Trabalho e Formacao

Cotas abrem polêmica

Projeto que reserva 20% das vagas de concursos do Executivo para negros divide opiniões, inclusive entre os servidores

postado em 07/11/2013 14:00
O projeto de lei anunciado pela presidente Dilma Rousseff, que prevê reserva de 20% das vagas de concursos públicos para negros, ressuscitou o debate sobre o sistema de cotas. Se, para parte dos especialistas, a separação de postos para afrodescendentes no mercado de trabalho é um ganho natural após a garantia desse direito nas universidades públicas, outros tantos acreditam que, caso seja aprovada no Congresso Nacional, a proposta pode acabar com o sistema de meritocracia que deve reger os certames para a Administração Pública.

A professora Carmen Migueles, da Escola Brasileira de Administração Pública e de Empresas na Fundação Getulio Vargas (FGV), concorda que, com a exclusão histórica dos negros, devem ser adotadas políticas afirmativas. Ela acredita, contudo, que o sistema de cotas pode representar um problema de gestão para o governo federal. ;O concurso nunca discriminou por cor. O que estão fazendo é criar uma seleção adversa, dando direito a quem não conseguiu passar por nota. O governo fere os princípios da gestão do Estado, ao priorizar a entrada, na máquina pública, de pessoas menos preparadas para exercer funções importantes;, afirmou. Na opinião dela, as cotas podem provocar um inchaço no governo, que vai ficar mais caro e, possivelmente, mais incompetente para a prestação de serviços a uma sociedade que paga impostos pesadíssimos.

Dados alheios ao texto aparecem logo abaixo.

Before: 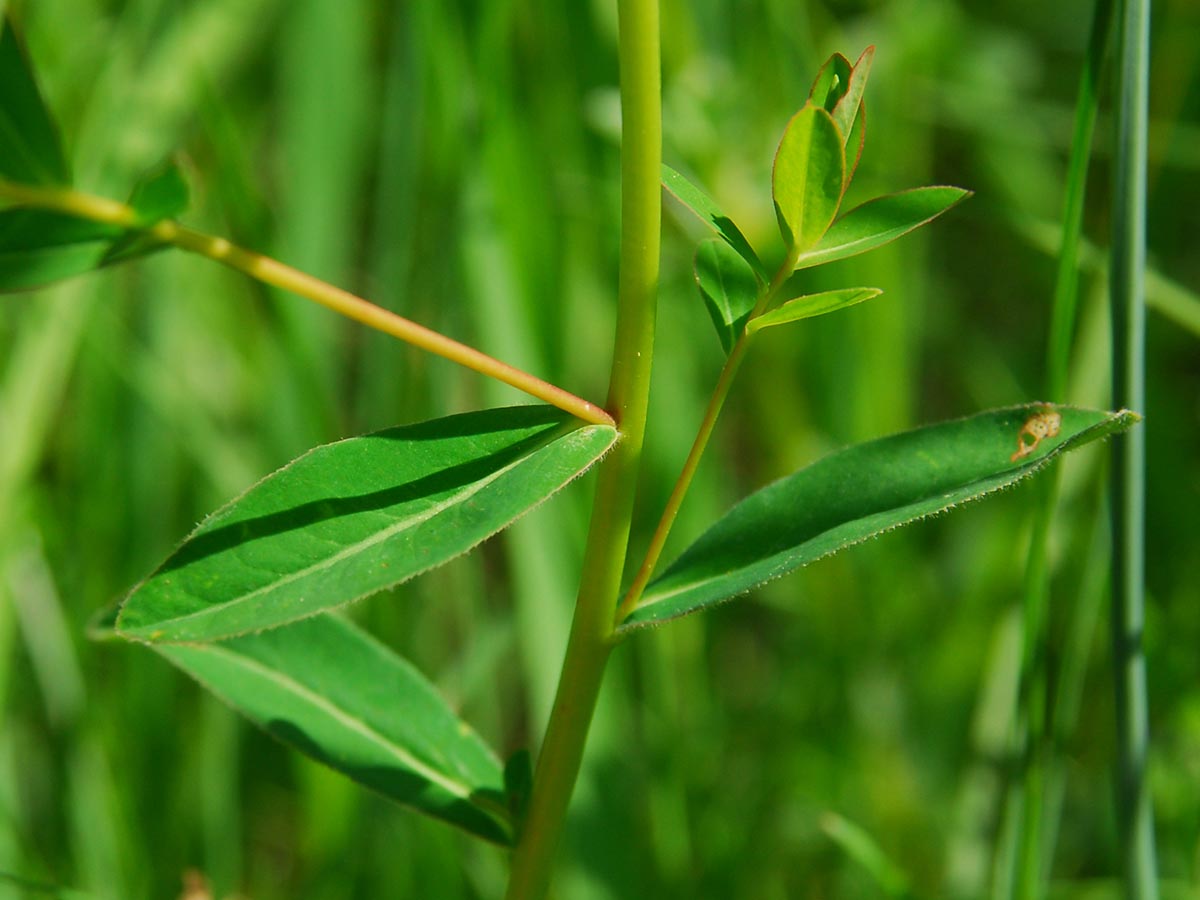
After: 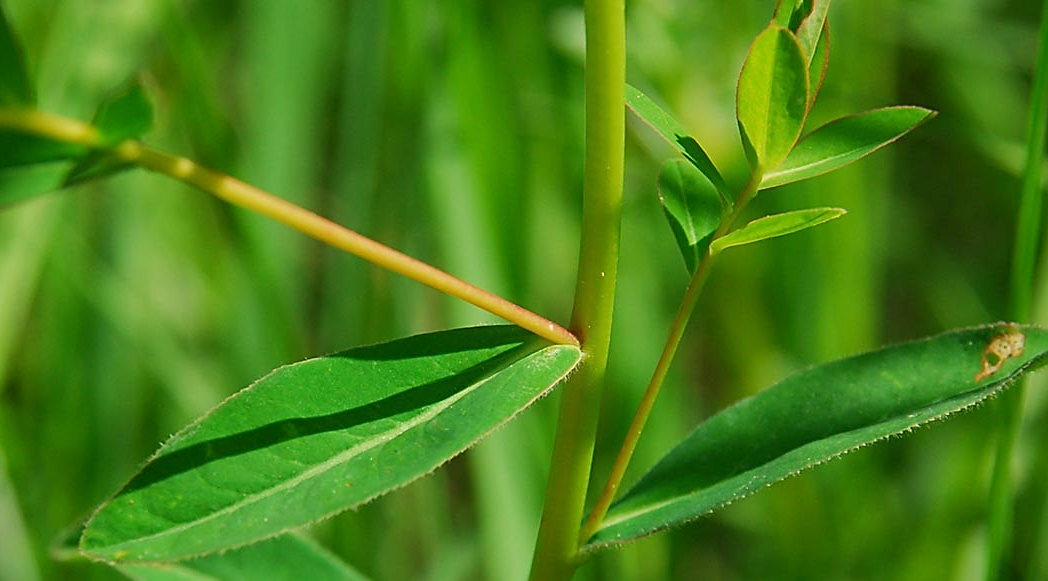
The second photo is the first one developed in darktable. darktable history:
crop: left 3.015%, top 8.969%, right 9.647%, bottom 26.457%
sharpen: on, module defaults
bloom: size 5%, threshold 95%, strength 15%
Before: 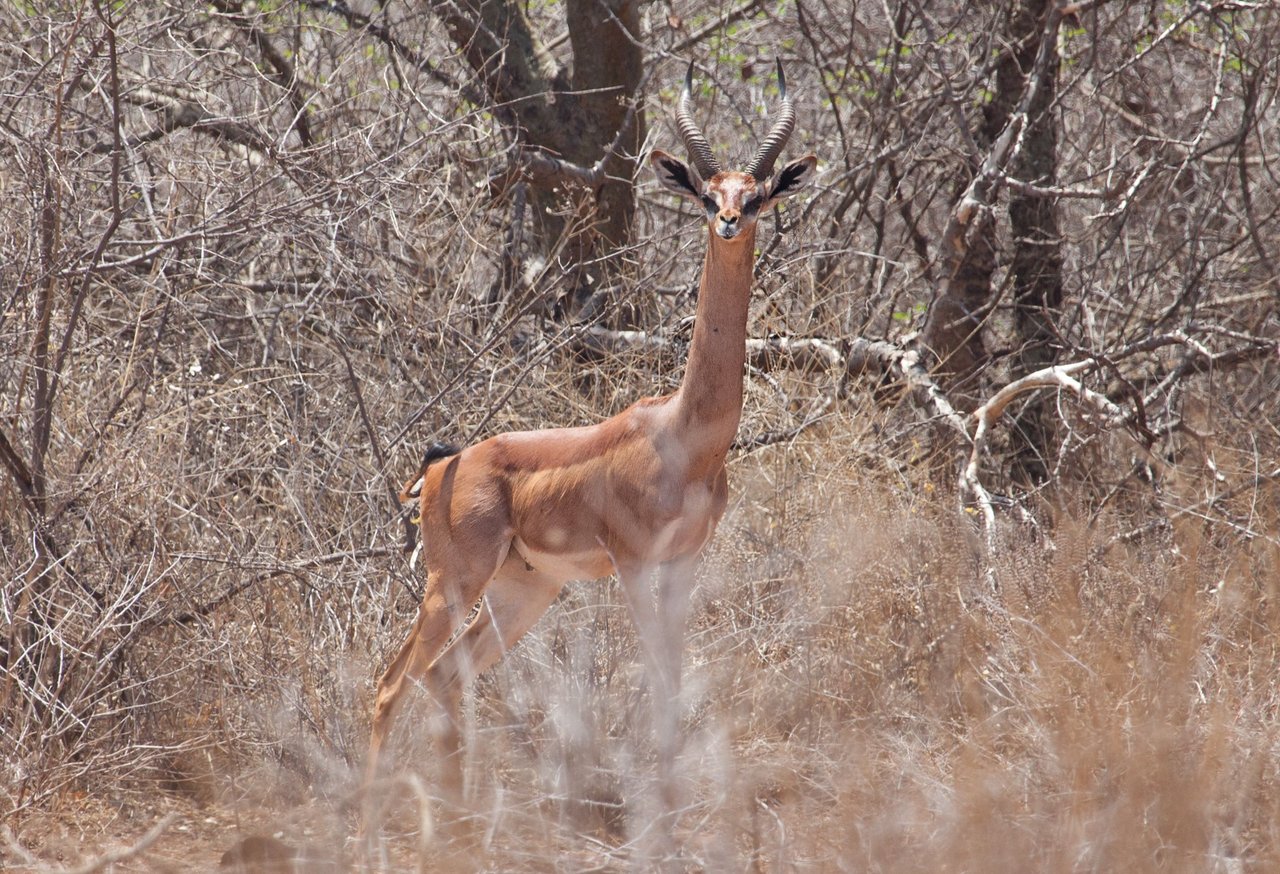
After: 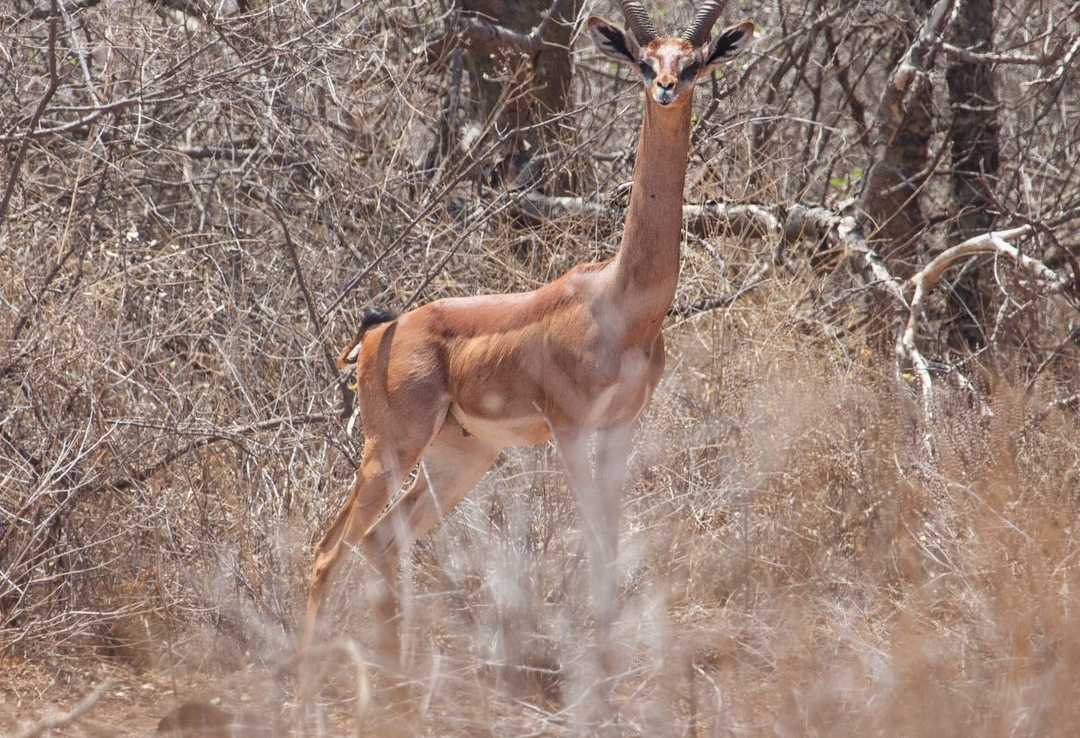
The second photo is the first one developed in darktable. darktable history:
local contrast: detail 110%
tone equalizer: on, module defaults
crop and rotate: left 4.932%, top 15.455%, right 10.692%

Criador do sistema de cotas na Universidade de Brasília (UnB), o professor José Jorge de Carvalho discorda e acredita que, além de bem-vinda, a notícia é uma consequência natural da luta pelos direitos dos negros. ;Assim que se formasse, a primeira geração do programa de cotas das universidades encontraria a mesma dificuldade no mercado de trabalho. Eles não conseguiriam transplantar a inclusão para o serviço público, porque continua havendo um contingente muito maior de concorrência branca;, explicou.

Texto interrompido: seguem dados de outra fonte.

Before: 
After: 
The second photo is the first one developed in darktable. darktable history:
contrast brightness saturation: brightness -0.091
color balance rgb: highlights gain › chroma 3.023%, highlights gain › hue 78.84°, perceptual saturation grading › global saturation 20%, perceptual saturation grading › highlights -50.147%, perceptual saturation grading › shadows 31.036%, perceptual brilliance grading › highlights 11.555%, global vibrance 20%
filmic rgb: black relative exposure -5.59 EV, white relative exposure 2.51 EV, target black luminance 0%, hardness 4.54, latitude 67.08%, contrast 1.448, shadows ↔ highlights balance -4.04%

Segundo o professor, atualmente, a presença dos negros não chega a 1% entre os cargos mais importantes dos Três Poderes. Entre os 620 procuradores da república, por exemplo, apenas sete são negros. Entre os ministros, só uma, a titular da Secretaria de Políticas de Promoção da Igualdade Racial, Luiza Bairros.

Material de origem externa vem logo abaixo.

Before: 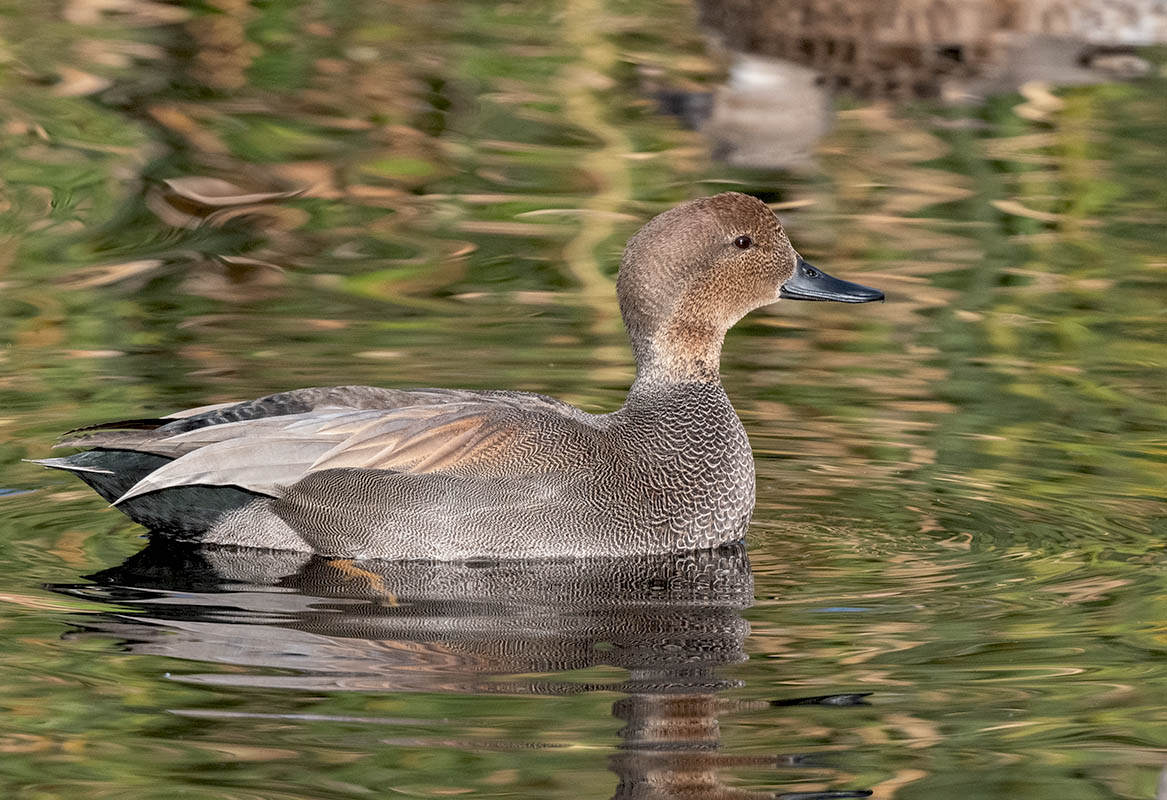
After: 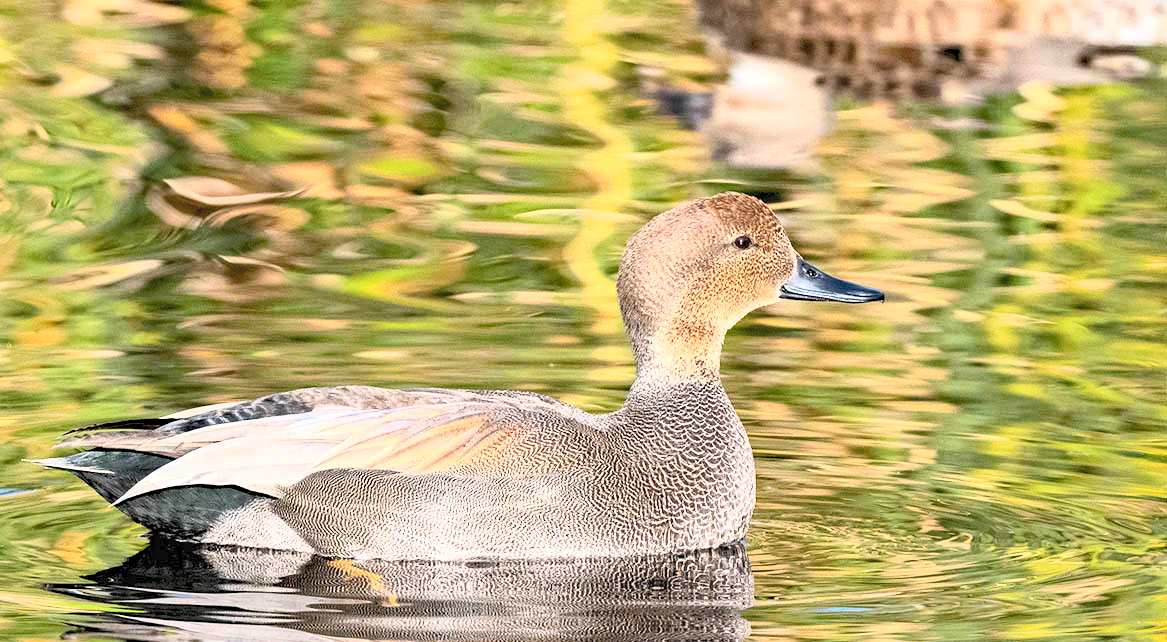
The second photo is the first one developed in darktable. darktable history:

Para Marcelo Paixão, da Universidade Federal do Rio de Janeiro (UFRJ), a decisão da presidente foi acertada, mas talvez seja necessário criar algum tipo de restrição, já que, diferentemente do vestibular, o concurso não tem uma nota mínima de corte. ;Talvez o Congresso estipule alguma exigência que elimine candidatos que não têm o mínimo de conhecimento necessário;, ressaltou. ;A questão das cotas pode gerar muita polêmica, mas tem um objetivo correto, que é o de aumentar a diversidade;, completou.

Cautela

Na Esplanada dos Ministérios, a discussão está aquecida. ;Para mim, isso é racismo. Um candidato não é menos capaz por ser negro. O certo é que haja cotas sociais, para pessoas com menos condições financeiras;, opinou a servidora Suely de Jesus, 46 anos. Graduada em administração desde 2006, ela lembrou que, mesmo sendo negra, recusou-se a concorrer no vestibular por cotas em 2000. ;Um professor me perguntou o porquê de eu estudar em uma faculdade particular, se podia concorrer pela Universidade de Brasília (UnB);, contou. ;Trabalhava em dois estágios para pagar a mensalidade. Nunca aceitei a ideia de entrar na universidade pública por ser negra;, afirmou.

Servidor do Executivo, Joselito Gomes, 46, acredita que a tramitação deve ocorrer com cautela no Congresso. ;É importante que os parlamentares promovam amplos debates com a sociedade, porque esse não é um tema simples a ser abordado;, avaliou.